* START ENTRIES PROVIDED *

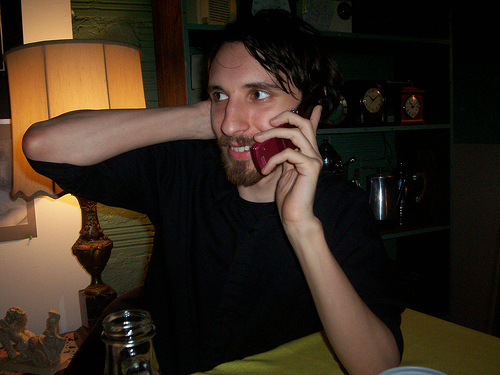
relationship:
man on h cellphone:
[19, 6, 404, 375] [249, 79, 329, 171]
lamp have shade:
[7, 38, 146, 334] [20, 49, 145, 188]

* END ENTRIES PROVIDED *

** WHAT YOU WILL DO **
Reproduce the entries above, substituting "mobile phone" for "cellphone" and leaving everything else unchanged. Omit the pictures from your reproduction.

** ANSWER TO THE EXERCISE **
relationship:
man on h mobile phone:
[19, 6, 404, 375] [249, 79, 329, 171]
lamp have shade:
[7, 38, 146, 334] [20, 49, 145, 188]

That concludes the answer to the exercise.